▶ [Data extract]
- Opening Delimiter -

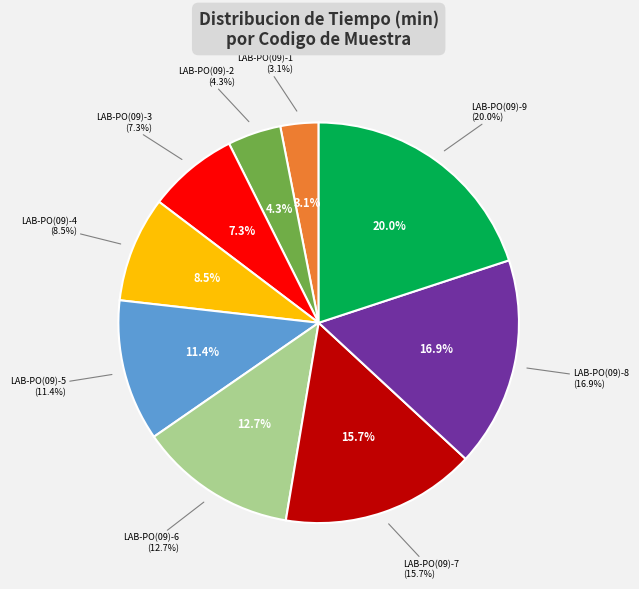

What is the change in value from LAB-PO(09)-7 to LAB-PO(09)-8?

+410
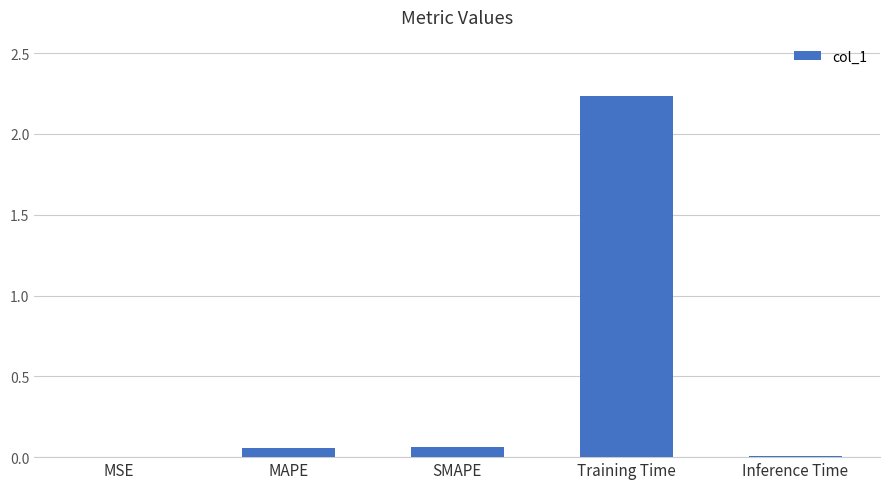

What is the change in value from MAPE to Training Time?

+2.2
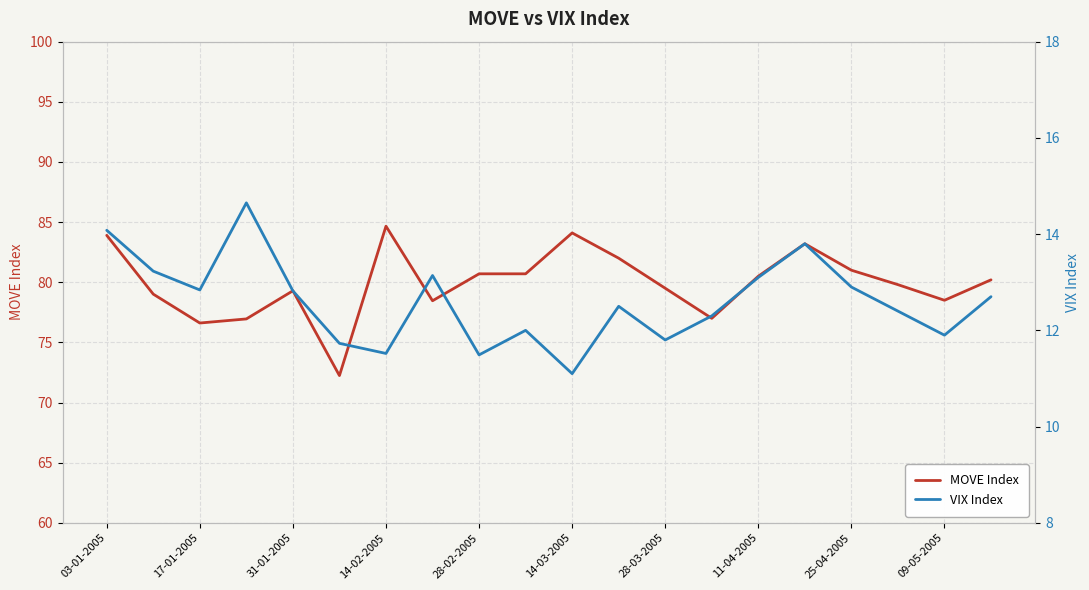

What is the sum of the MOVE Index values at 09-05-2005 and 14-03-2005?

162.6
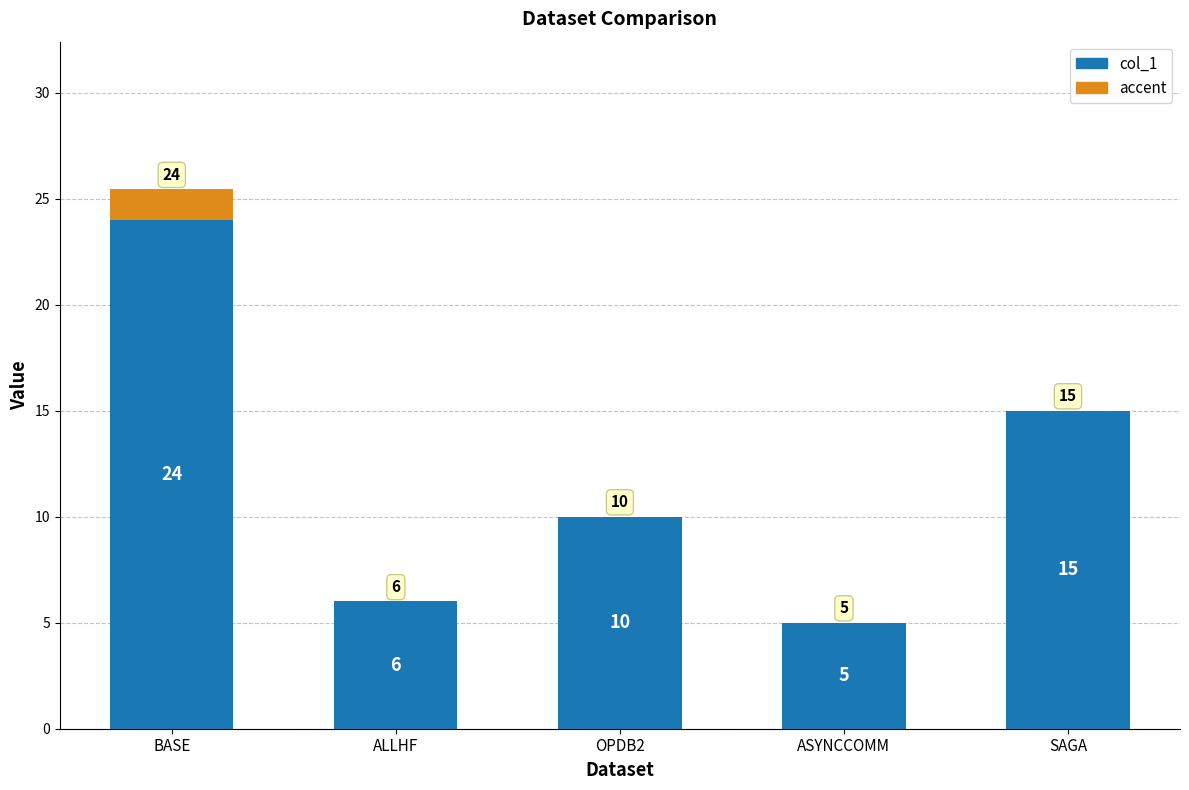

What is the difference between the maximum and second lowest values?

18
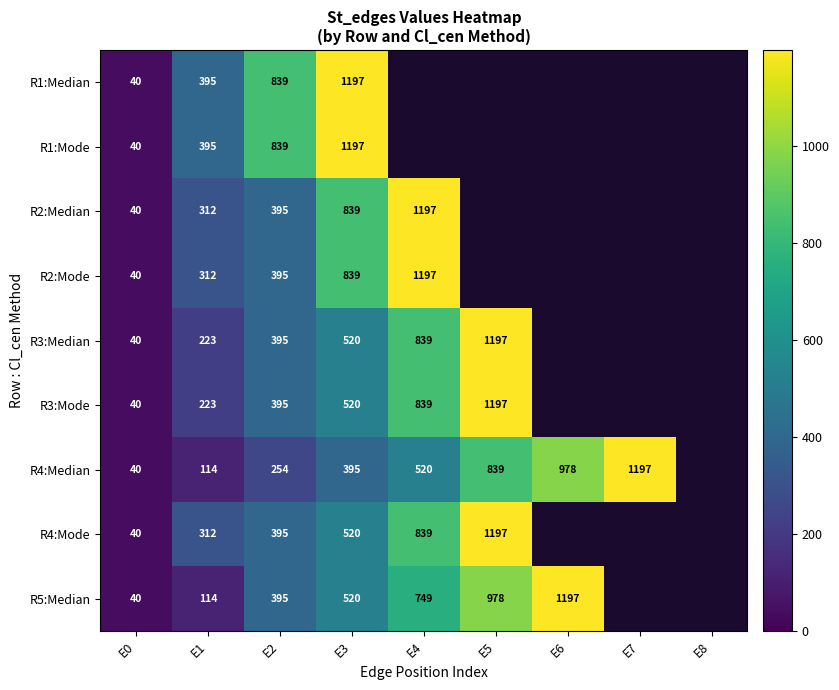

Which has a higher value, E5 or E0?

E0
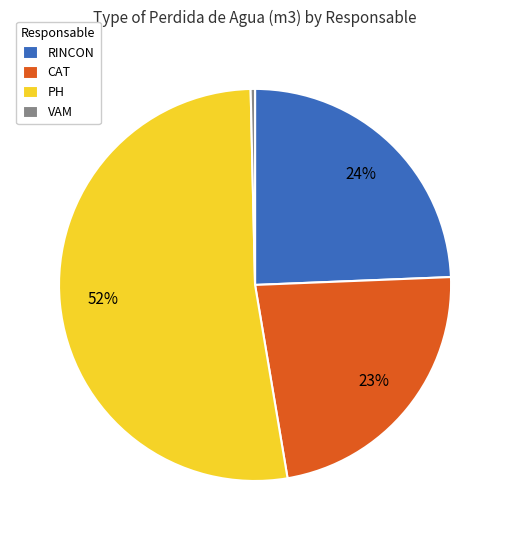

Which slice is the smallest?

VAM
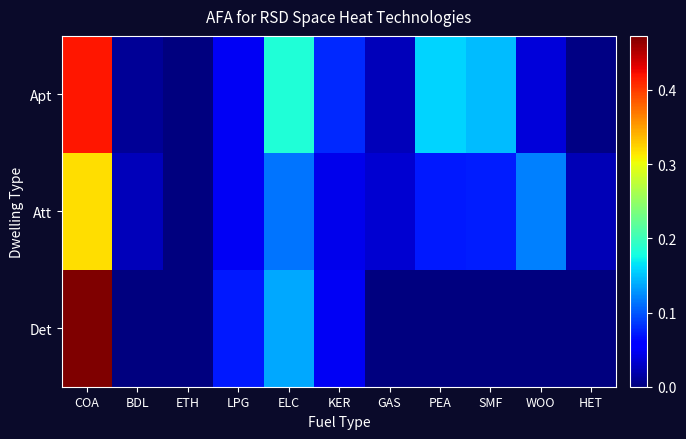

Reading right to left, extract all data points from this chart.

Apt: HET=0.0	WOO=0.0	SMF=0.1	PEA=0.2	GAS=0.0	KER=0.1	ELC=0.2	LPG=0.0	ETH=0.0	BDL=0.0	COA=0.4
Att: HET=0.0	WOO=0.1	SMF=0.1	PEA=0.1	GAS=0.0	KER=0.0	ELC=0.1	LPG=0.0	ETH=0.0	BDL=0.0	COA=0.3
Det: HET=0.0	WOO=0.0	SMF=0.0	PEA=0.0	GAS=0.0	KER=0.0	ELC=0.1	LPG=0.1	ETH=0.0	BDL=0.0	COA=0.5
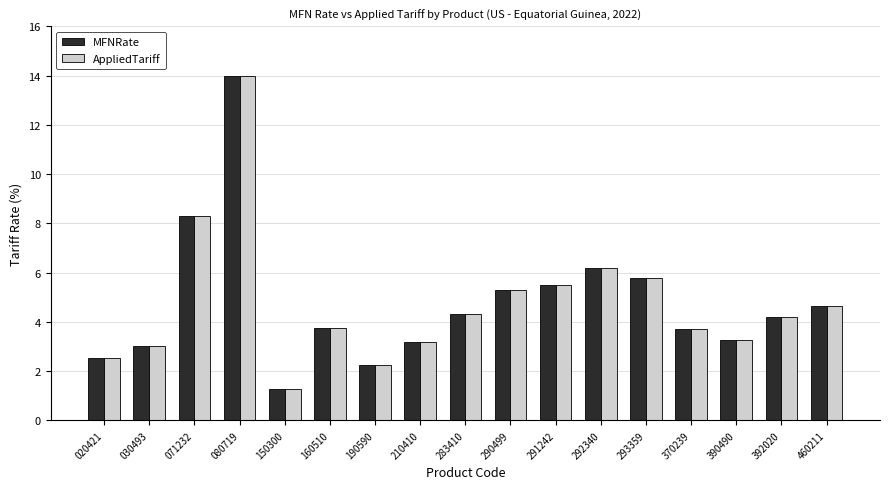

What is the total value across all series at 020421?

5.1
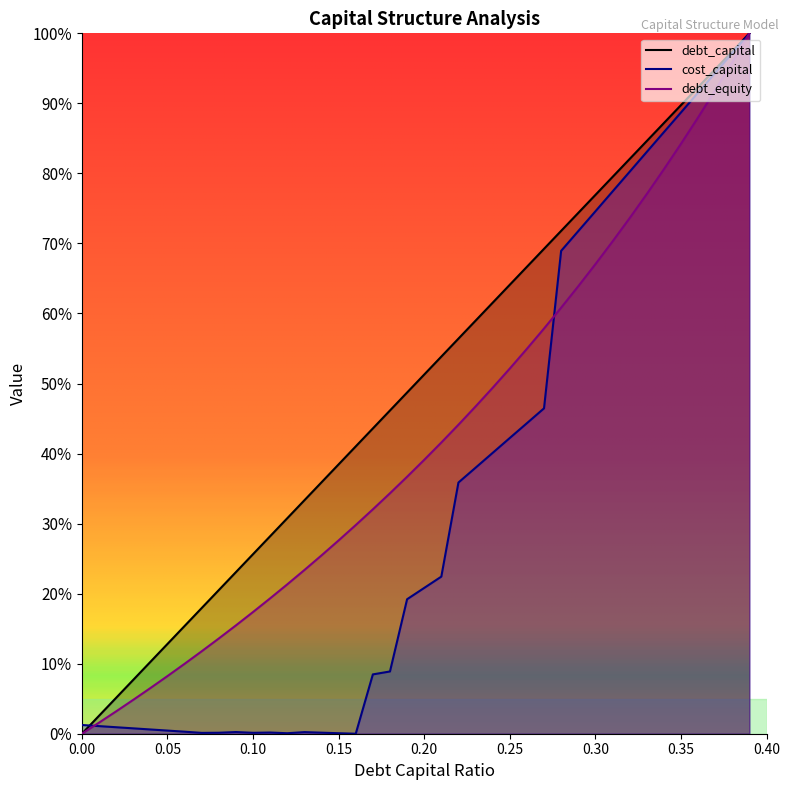

What is the label of the 30th point from the left?

0.29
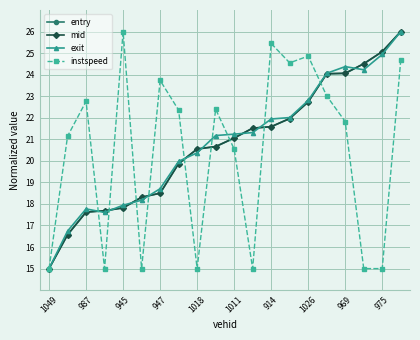

What is the maximum value shown in the chart?

26.0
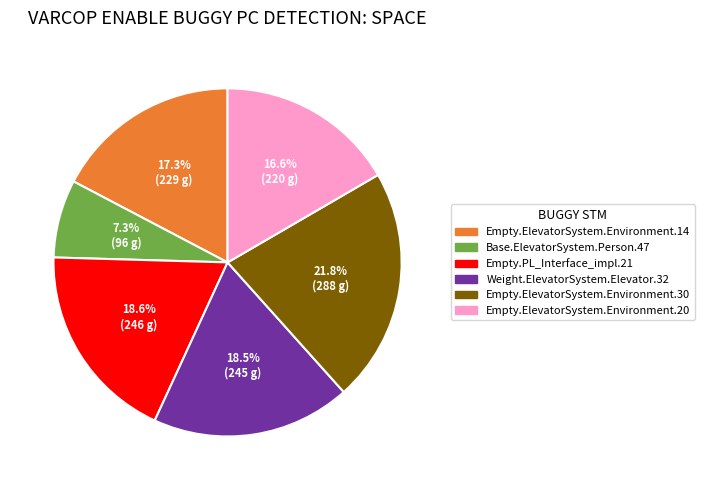

To the nearest percent, what portion does Empty.PL_Interface_impl.21 represent?

19%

- Closing Delimiter -

▶ [Your instructions] Switch "chart" to "plot" wherever it occurs in the entries above and reproduce them otherwise unchanged. Leave out the picture lines.

▶ [Solved problem]
What is the change in value from LAB-PO(09)-7 to LAB-PO(09)-8?

+410

What is the change in value from MAPE to Training Time?

+2.2

What is the sum of the MOVE Index values at 09-05-2005 and 14-03-2005?

162.6

What is the difference between the maximum and second lowest values?

18

Which has a higher value, E5 or E0?

E0

Which slice is the smallest?

VAM

Reading right to left, extract all data points from this plot.

Apt: HET=0.0	WOO=0.0	SMF=0.1	PEA=0.2	GAS=0.0	KER=0.1	ELC=0.2	LPG=0.0	ETH=0.0	BDL=0.0	COA=0.4
Att: HET=0.0	WOO=0.1	SMF=0.1	PEA=0.1	GAS=0.0	KER=0.0	ELC=0.1	LPG=0.0	ETH=0.0	BDL=0.0	COA=0.3
Det: HET=0.0	WOO=0.0	SMF=0.0	PEA=0.0	GAS=0.0	KER=0.0	ELC=0.1	LPG=0.1	ETH=0.0	BDL=0.0	COA=0.5

What is the total value across all series at 020421?

5.1

What is the label of the 30th point from the left?

0.29

What is the maximum value shown in the plot?

26.0

To the nearest percent, what portion does Empty.PL_Interface_impl.21 represent?

19%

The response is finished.